Роман продолжал разглядывать рисунок. Гладким и целым яйцо было только по краям, дальше, от краёв к центру шла паутинка трещинок, а в самой середине кто-то его проклюнул, отчего большой кусок скорлупы вывалился, и там… Там, внутри, маленькие странные художники на белоснежном ничто рисовали мир. Один рисовал окно, через которое виднелись поле, река, голубое небо; второй, встав на лесенку, которую ещё только дорисовывал третий, вёл линию стыка потолка и стены с куском обоев в простецкий ситцевый цветочек; четвёртый начал доски пола и скамеечку, на которой мёл хвостом уютный рыжий кот; пятый уже закончил распахнутую дверь с тропинкой, уходящей в сосны и, наклонив голову, придирчиво оценивал сотворённое…
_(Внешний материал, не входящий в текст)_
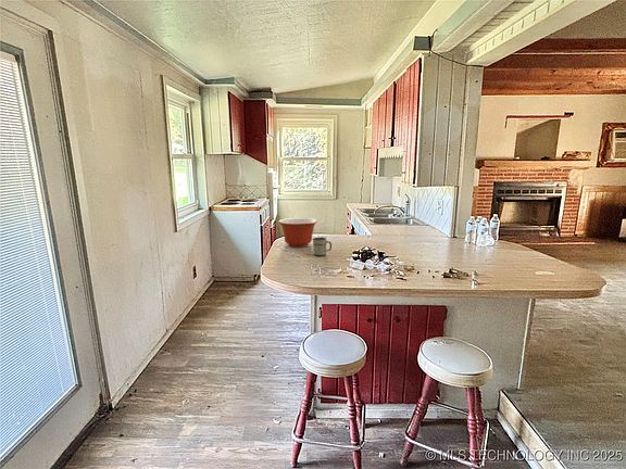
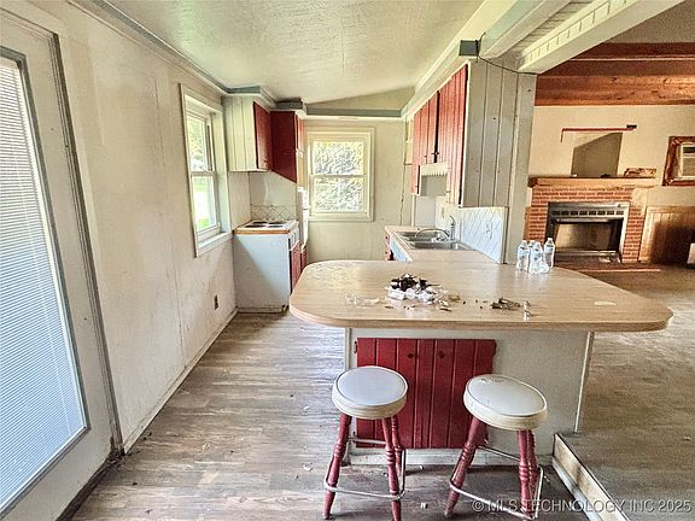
- mug [312,237,333,257]
- mixing bowl [277,217,318,248]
«Гномы», – ошеломлённо подумал Роман, а потом присмотрелся внимательнее – нет, не гномы. Маленькие художники были не гномами, а какими-то другими, странными, но очень симпатичными существами с огромными блестящими глазами, тоненькими, изящными даже не руками, а лапками, что ли… За спиной у них плескались золотистые полупрозрачные плащи с закруглёнными полами, головы обнимали непонятные объёмные шапочки. Самое удивительное в тех милых существах – это носики, чуть длинноватые, с намёком на раздвоенность, что делало их отдалённо похожими на Снусмумрика…
Мушки это, вот кто. Крошечные золотистые мушки, и не плащи это у них, а крылья. И на головах у них не шапочки, а невесомая, странная стрижка Мишель. «Мушель, Мушка», – стукнуло в голове. Маленькая золотая мушка, рисующая яркий мир на безликом ничто.
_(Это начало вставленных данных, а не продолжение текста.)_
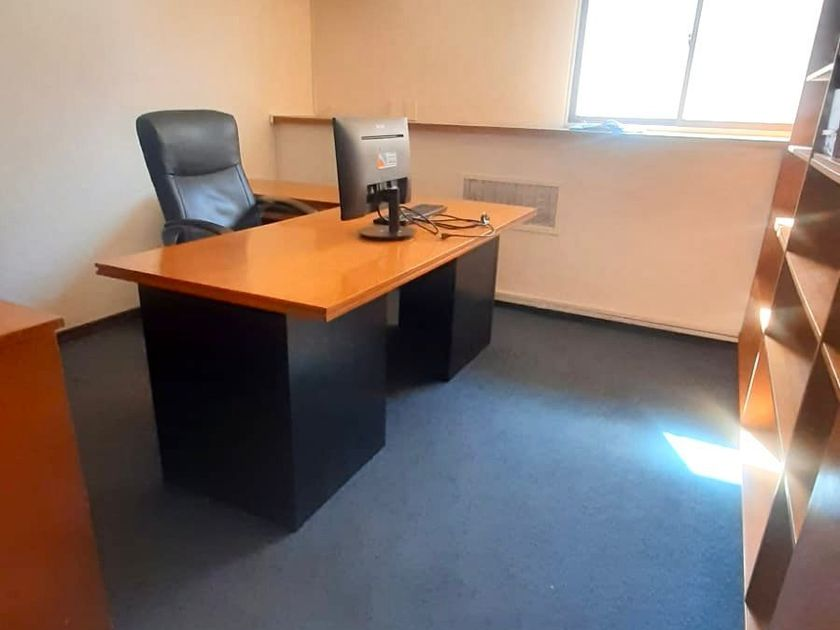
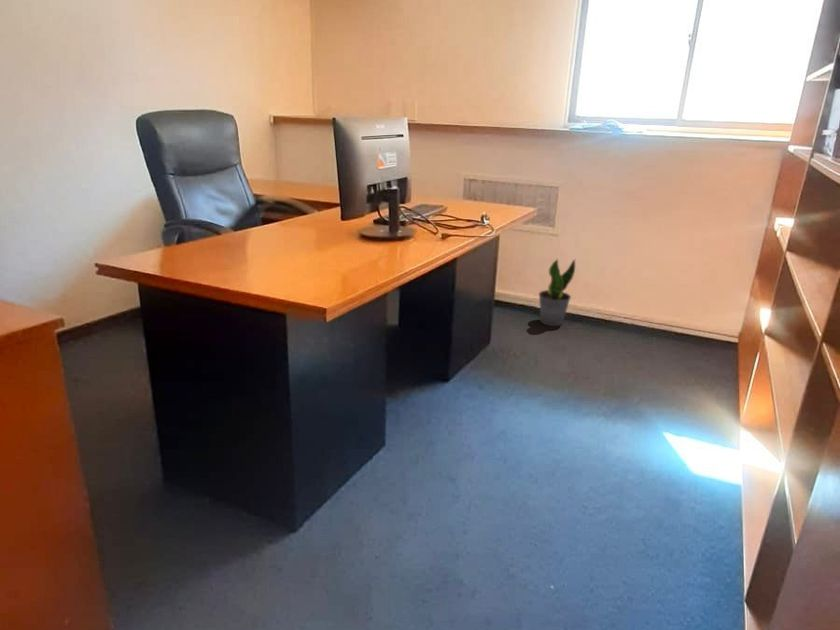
+ potted plant [538,258,576,327]
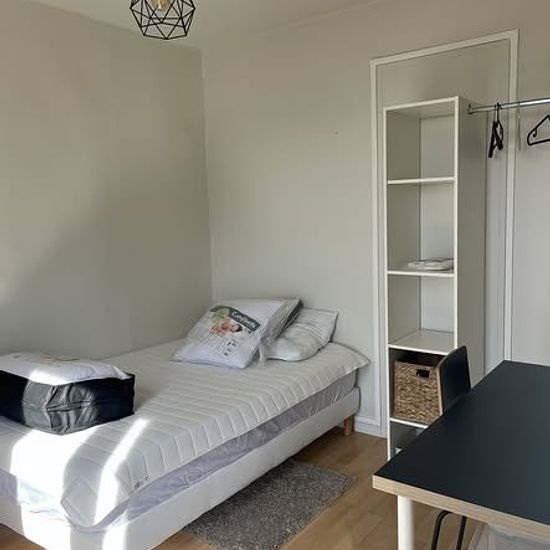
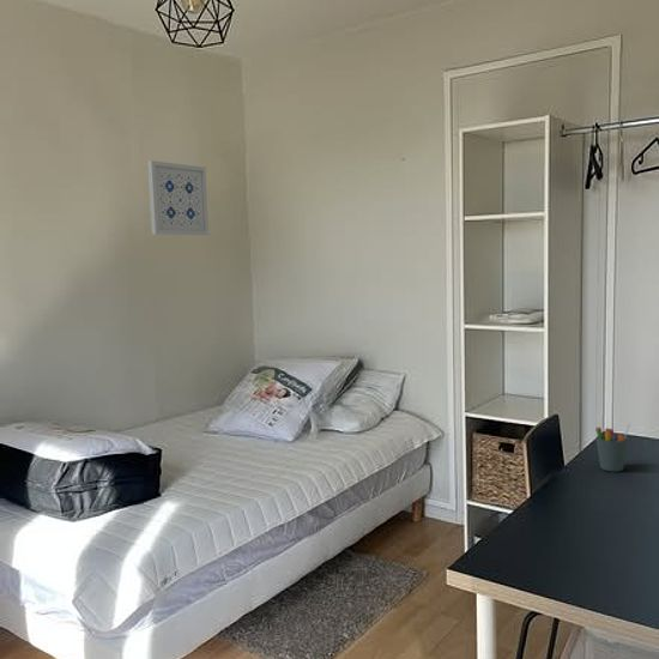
+ pen holder [594,422,631,472]
+ wall art [146,159,210,236]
Вообще – почему именно муха? Роман мучительно думал об этом, бредя майской ночью домой по безлюдной дороге. Думал, трясясь потом на раздолбанной «копейке» и невпопад отвечая на вопросы весёлого ночного водилы. Думал, силясь уснуть и ворочаясь до утра в кровати.
Утром спросил у мамы. Мама, как всегда, знала ответы на все вопросы.
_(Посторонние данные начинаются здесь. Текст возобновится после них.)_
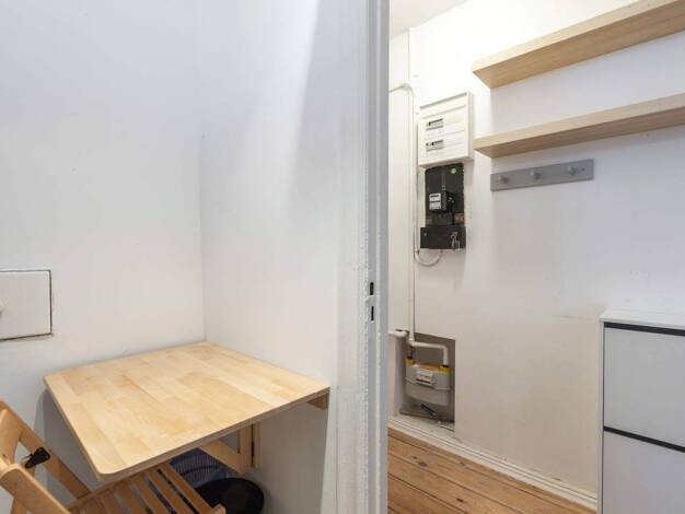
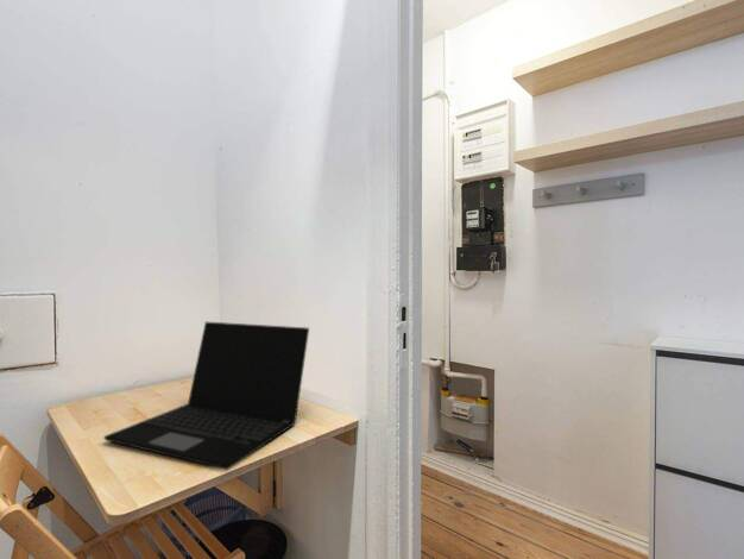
+ laptop [103,321,310,471]
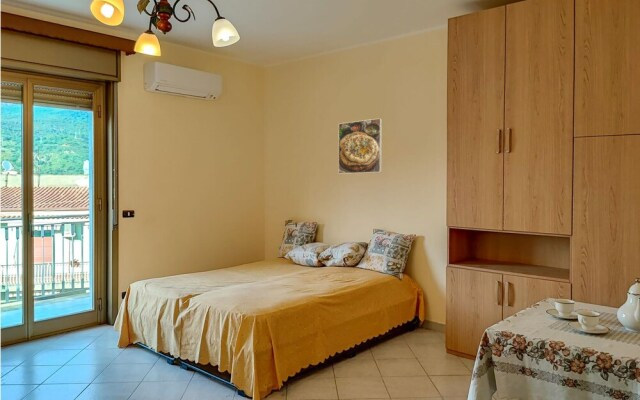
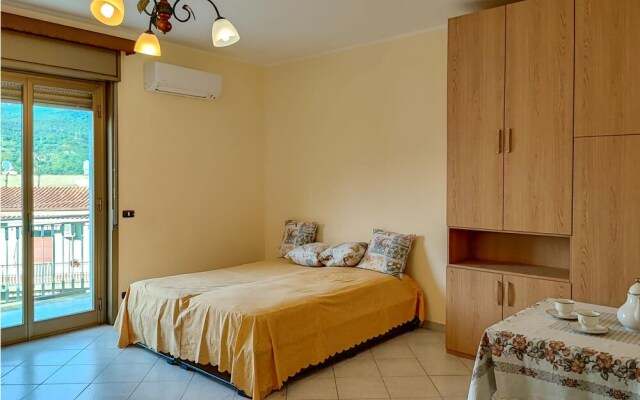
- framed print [337,117,383,175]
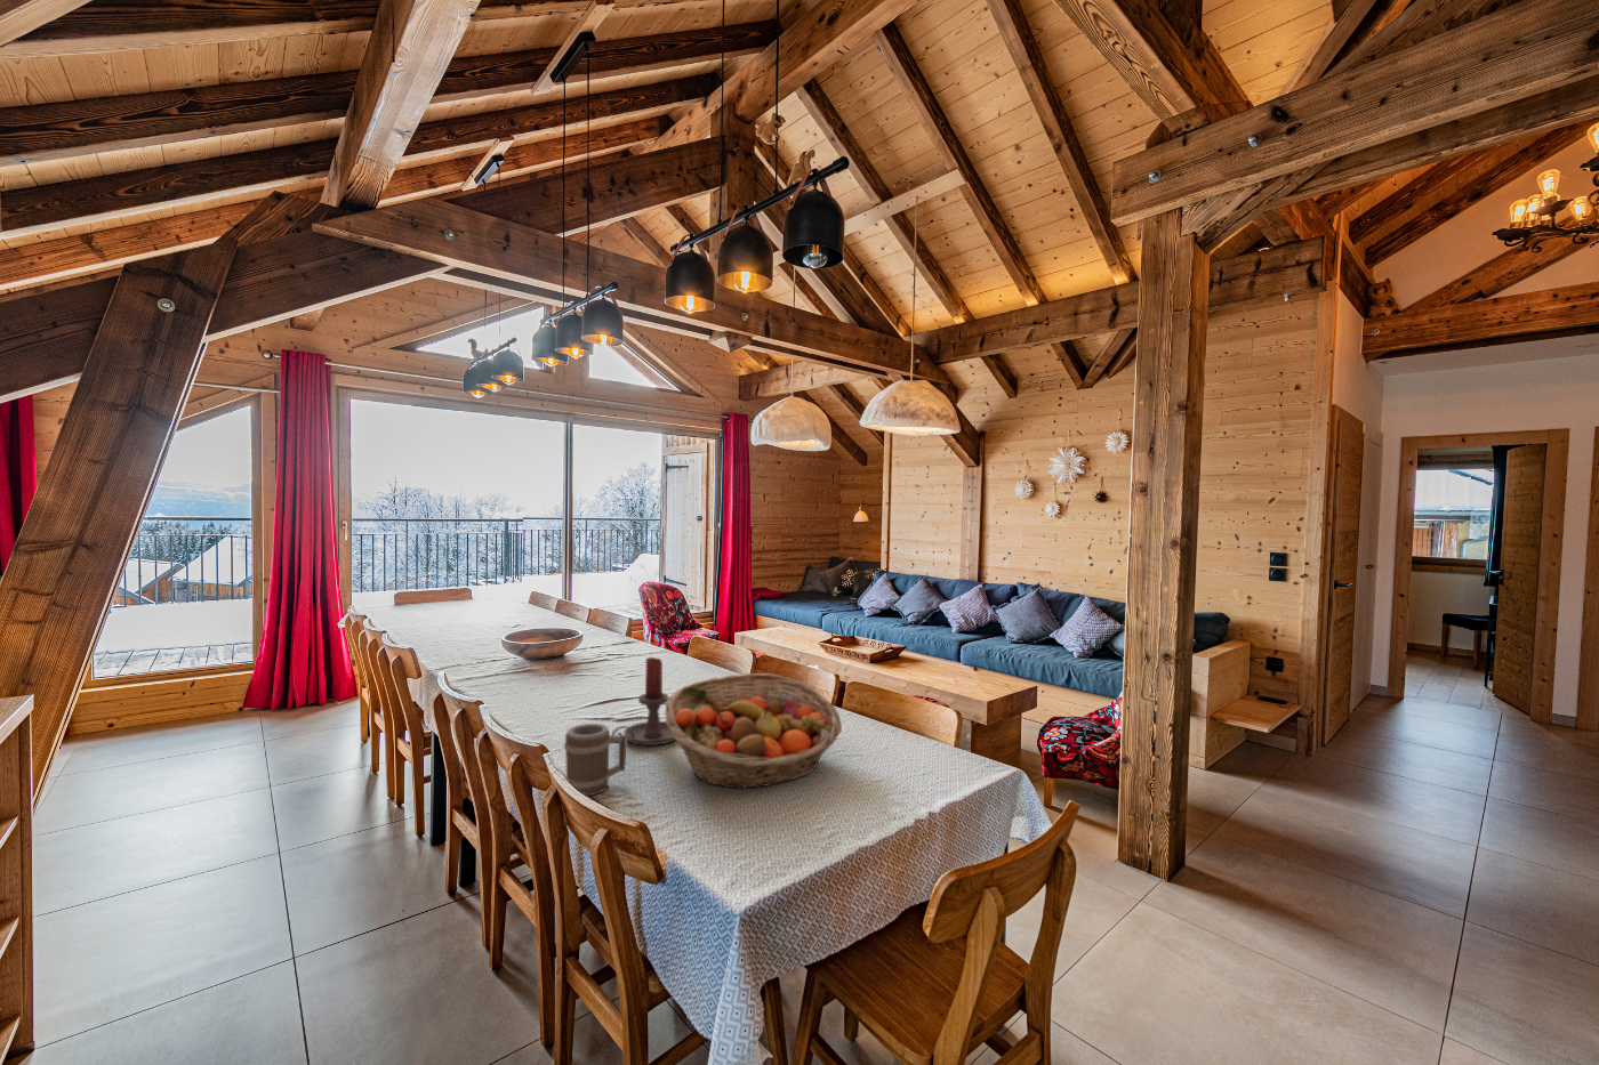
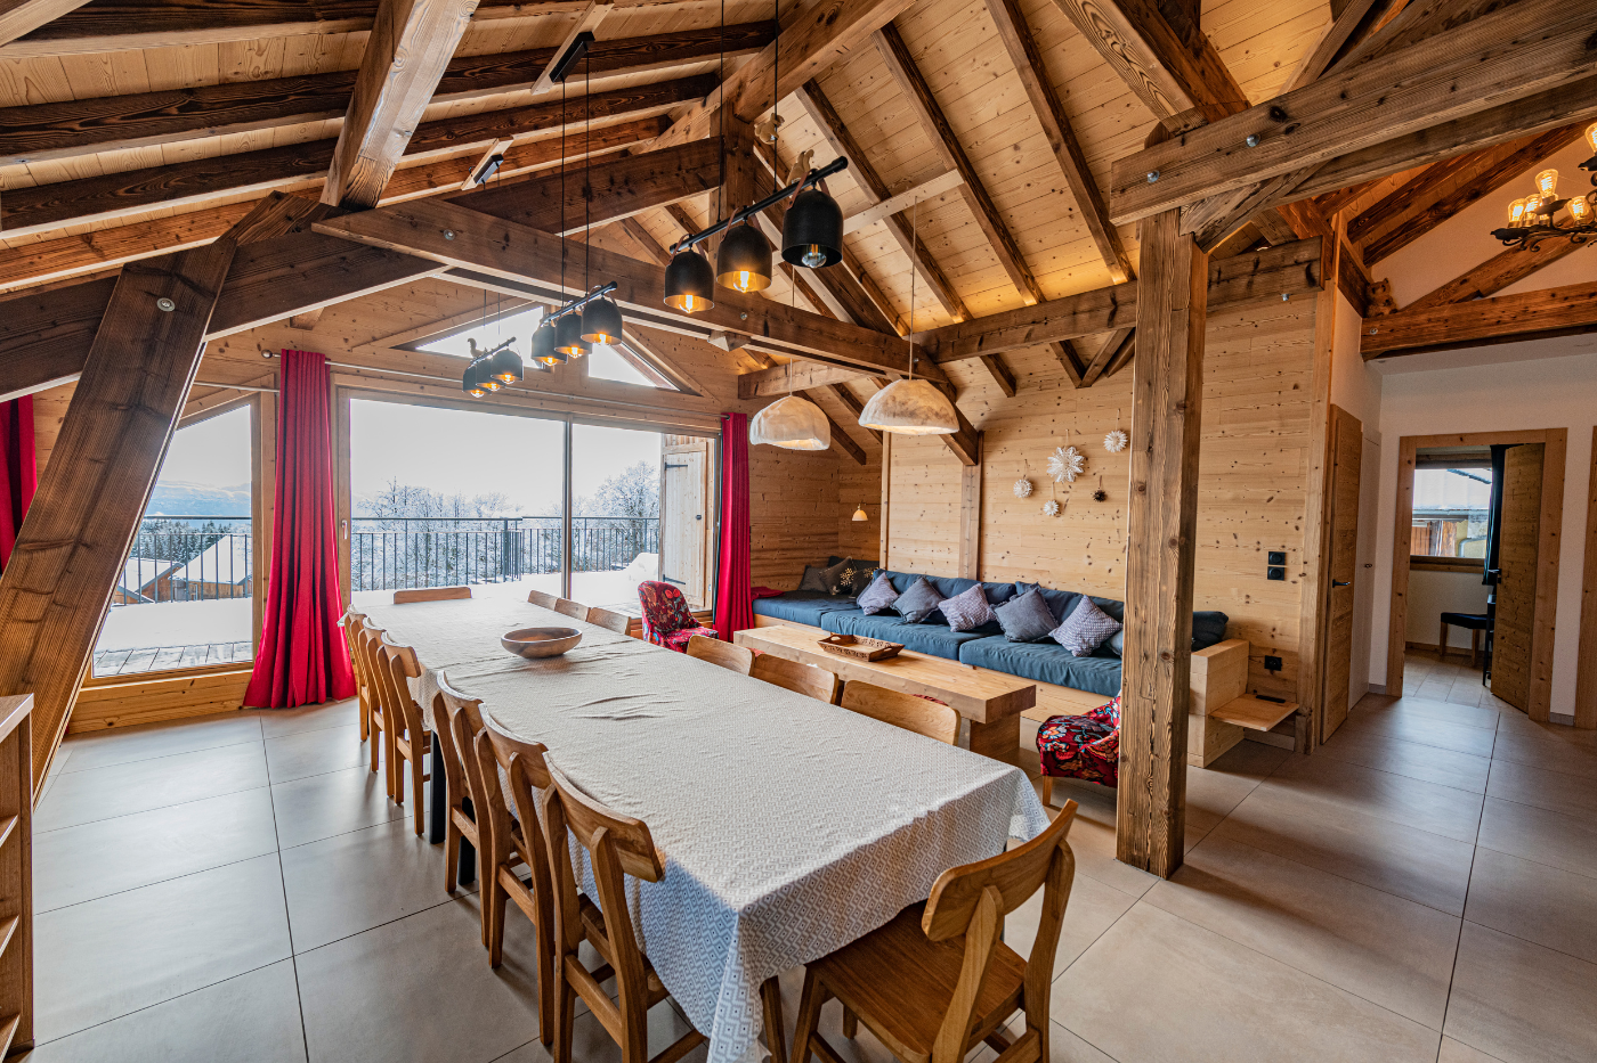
- fruit basket [663,673,843,790]
- barrel [564,723,627,796]
- candle holder [611,656,676,746]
– Маленькая мушка, которая из ничего создаёт прекрасное? Это дрозофила, мой дорогой. Она единственная на свете способна сотворить из простого виноградного сока изысканное, тонкое, драгоценное вино. А ты почему спрашиваешь?
Романа ответ устроил. «Она единственная на свете…» Драгоценное вино, неповторимый мир – какая разница?
Учебный год нёсся к завершению, как фрегат с наполненными ветром парусами. И в классе, и на пленэре Роман почему-то оказывался со своим мольбертом немного позади Мишель и смотрел ей в затылок, не отрываясь. Он уже хорошо улавливал её немного мушиную манеру двигаться – мелко-прерывисто, причём её тоненькие руки тоже почти всегда находились в движении – даже когда в классе не рисовали, а слушали лекции по истории ИЗО. Маленькие лапки Мишель трогали предметы на столе – ласково, мелкими движениями, будто наслаждаясь фактурой материала, из которого были изготовлены, – мяли или складывали бумагу, быстро и точно, и вдруг – р-р-раз! – и на кисточку насаживалась голова Петрушки или цветок в форме граммофончика…
В её руках оживало всё – проволочная оплётка от пробки, которой закупоривают шампанское, две круглые конфетки-жвачки, ластик, салфетки, конфетные фантики… Обе её лапки, соединяясь, сжимали-потирали между ладонями предмет, приготовленный к трансформации, потом моментально превращали его в нечто противоположное своему предназначению – неожиданное, живое, остроумное.